本研究は、日本学術振興会 科学研究費助成事業(22K14910、24K17913)、環境再生保全機構 環境研究総合推進費(JPMEERF20244RB1、JPMEERF20214001)、および環境省九州地方環境事務所からの委託研究費の支援を受けて実施されました。

【用語解説】
  1. ※1ツシマヤマネコ(Prionailurus bengalensis euptilurus
    長崎県対馬にのみ生息する野生のネコ科動物。大陸に分布するアムールヤマネコと同じ系統に属し、対馬の島嶼個体群として地域的に隔離されている。環境省レッドリストで絶滅危惧IA類(CR)に指定され、種の保存法に基づく国内希少野生動植物種でもある。
  2. ※2全ゲノム解析・SNP
    ゲノム全体の塩基配列を網羅的に読み取る解析手法。個体間で塩基が1文字異なる箇所を一塩基多型(SNP:single nucleotide polymorphism)と呼び、その組み合わせを比較することで、個体の由来や血縁関係、集団の遺伝的構造を推定できる。
  3. ※3ミトコンドリアDNA
    細胞内小器官であるミトコンドリアがもつDNAで、母親からのみ子に受け継がれる。そのため、母系がどの集団に由来するかを調べるのに用いられる。核ゲノムの解析と組み合わせることで、交雑がどちらの性を通じて起こったかを検討できる。

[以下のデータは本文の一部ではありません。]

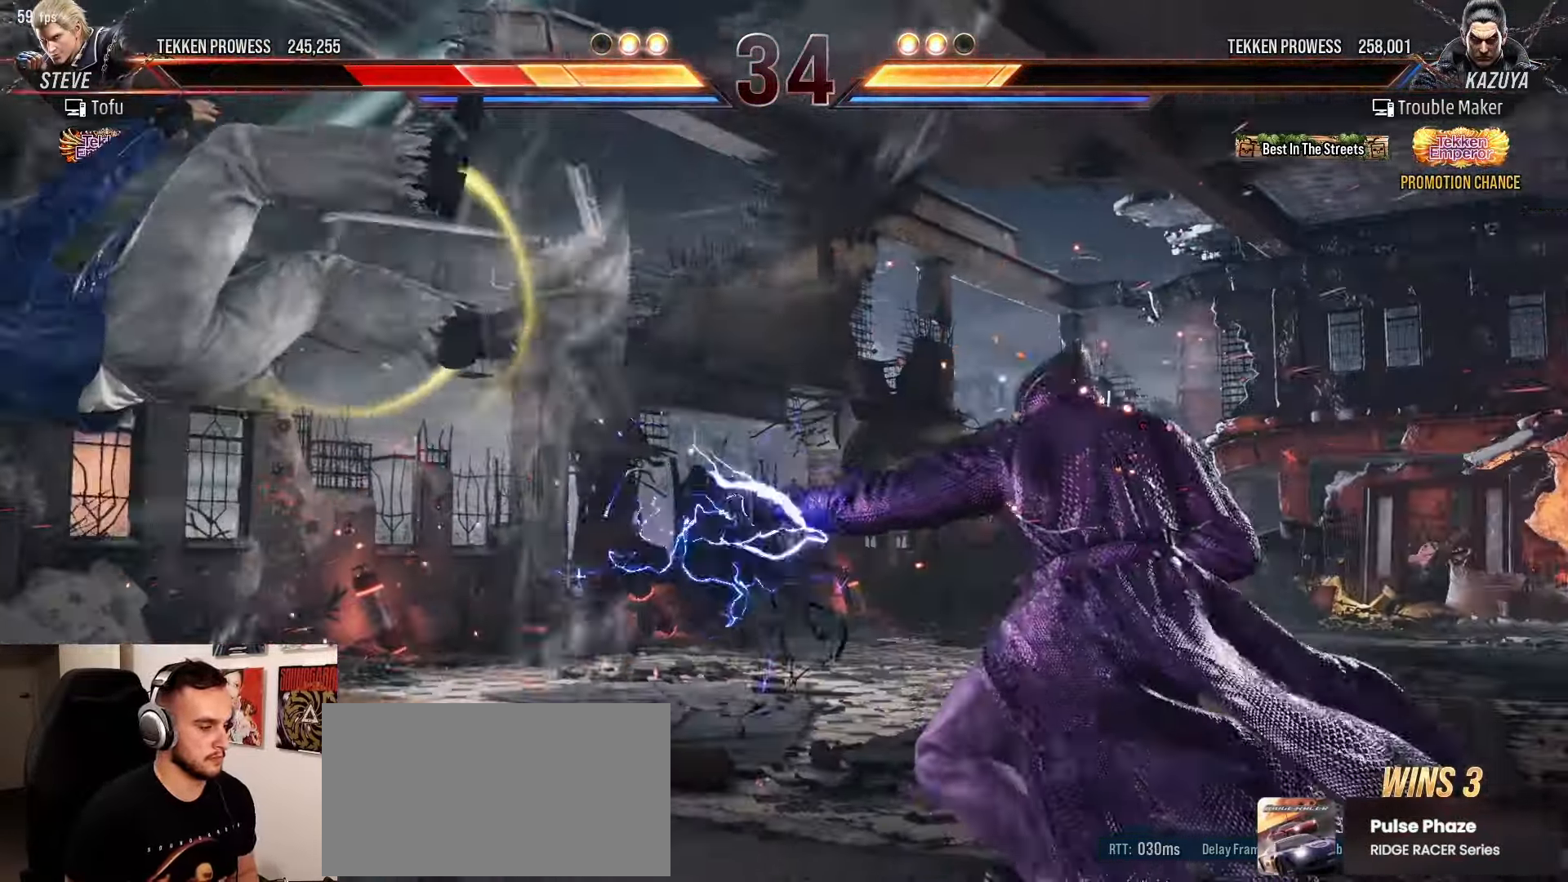
{"buttons": ["CROSS", "TRIANGLE"], "left_stick": "center", "events": [[50, "left_stick", "center"], [133, "left_stick", "left"], [200, "left_stick", "center"], [267, "left_stick", "left"], [450, "left_stick", "center"], [483, "CROSS", "down"], [483, "TRIANGLE", "down"]]}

  4. ※4交雑・遺伝子浸透(イントログレッション)
    異なる集団や種の間で繁殖が起こることを交雑といい、その結果として一方の集団の遺伝子が他方の集団に取り込まれ、世代を越えて残っていくことを遺伝子浸透という。野生動物では、イエネコやイヌなど家畜化された近縁種との交雑により、野生個体群がもつ固有の遺伝的特徴が失われることが世界的な保全上の課題となっている。
  5. ※5TBXT・HES7
    いずれも体がつくられる過程で体の軸(背骨)の形成に関わる遺伝子。イエネコでは、これらの遺伝子の変異がマンクスやジャパニーズボブテイルなどの短尾・カギ尾の原因として知られている。
  6. ※6主成分分析(PCA)・ADMIXTURE解析
    いずれもゲノム全体のSNP情報から集団の遺伝的構造を調べる手法。主成分分析は個体間の遺伝的な近さを平面上に配置して可視化する。ADMIXTURE解析は、各個体のゲノムがどの集団にどの程度由来するかを割合として推定する。
  7. ※7ホモ接合
    ある遺伝子やDNA上の特定の位置について、父親由来と母親由来の2つの型が同じである状態。
  8. ※8ROHに基づく近交係数(FROH)
    父親と母親から受け継いだDNAの配列が同じになっている領域が、ゲノム全体にどの程度あるかを示す指標。値が高いほど、近い血縁関係にある個体同士の繁殖が重なってきた可能性が高いことを示す。個体数が少なく、他の集団との交流が少ない野生動物では、高い値になることがある。
  9. ※9フロリダパンサー
    米国フロリダ州南部に生息するピューマ(Puma concolor)の地域個体群。過去に個体数と遺伝的多様性が大きく減少し、尾の折れ曲がりなど、近交弱勢に関連すると考えられる特徴が高頻度でみられた。その後、別の地域に生息するピューマを導入して遺伝的な多様性を高める「遺伝的救済」が行われ、こうした特徴がみられる割合が低下したことが報告されている。